Entries taken from a collection
───
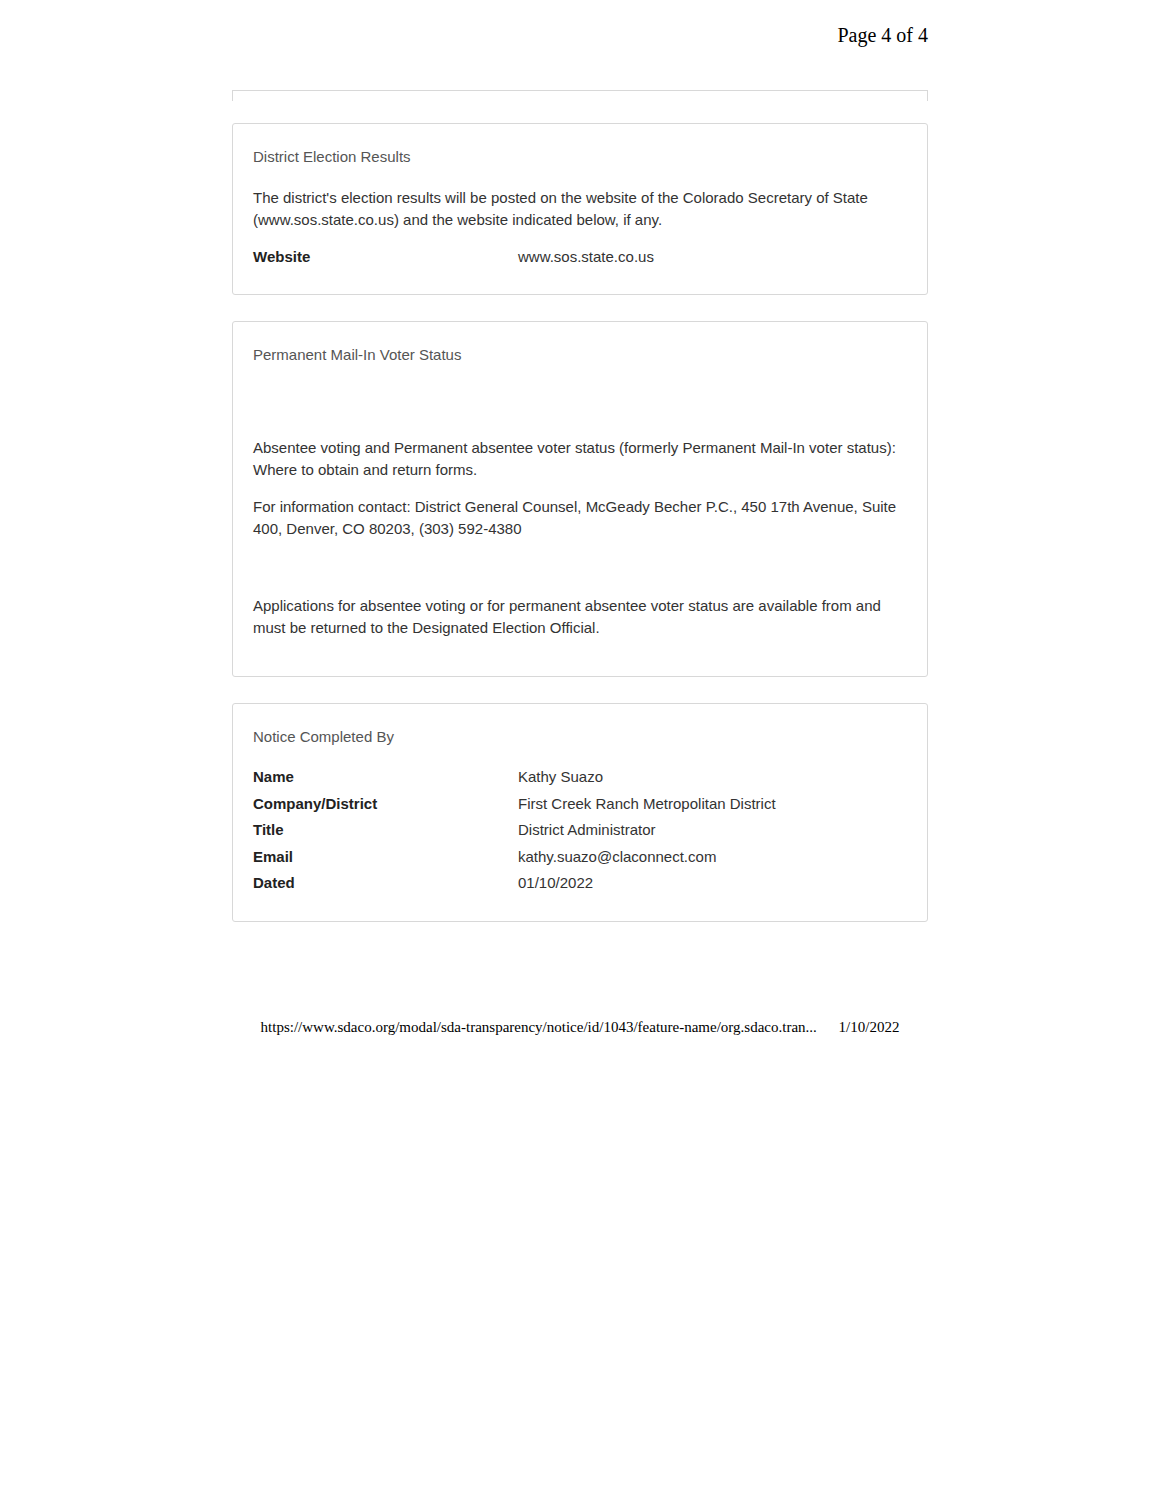Page 4 of 4
District Election Results
The district's election results will be posted on the website of the Colorado Secretary of State (www.sos.state.co.us) and the website indicated below, if any.
Website
www.sos.state.co.us
Permanent Mail-In Voter Status
Absentee voting and Permanent absentee voter status (formerly Permanent Mail-In voter status): Where to obtain and return forms.
For information contact: District General Counsel, McGeady Becher P.C., 450 17th Avenue, Suite 400, Denver, CO 80203, (303) 592-4380
Applications for absentee voting or for permanent absentee voter status are available from and must be returned to the Designated Election Official.
Notice Completed By
Name
Kathy Suazo
Company/District
First Creek Ranch Metropolitan District
Title
District Administrator
Email
kathy.suazo@claconnect.com
Dated
01/10/2022
https://www.sdaco.org/modal/sda-transparency/notice/id/1043/feature-name/org.sdaco.tran... 1/10/2022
───
### ASSIGNMENT
Would you return the records exactly, keeping out every picture?

### ANSWER BELOW
Page 4 of 4
District Election Results
The district's election results will be posted on the website of the Colorado Secretary of State (www.sos.state.co.us) and the website indicated below, if any.
Website
www.sos.state.co.us
Permanent Mail-In Voter Status
Absentee voting and Permanent absentee voter status (formerly Permanent Mail-In voter status): Where to obtain and return forms.
For information contact: District General Counsel, McGeady Becher P.C., 450 17th Avenue, Suite 400, Denver, CO 80203, (303) 592-4380
Applications for absentee voting or for permanent absentee voter status are available from and must be returned to the Designated Election Official.
Notice Completed By
Name
Kathy Suazo
Company/District
First Creek Ranch Metropolitan District
Title
District Administrator
Email
kathy.suazo@claconnect.com
Dated
01/10/2022
https://www.sdaco.org/modal/sda-transparency/notice/id/1043/feature-name/org.sdaco.tran... 1/10/2022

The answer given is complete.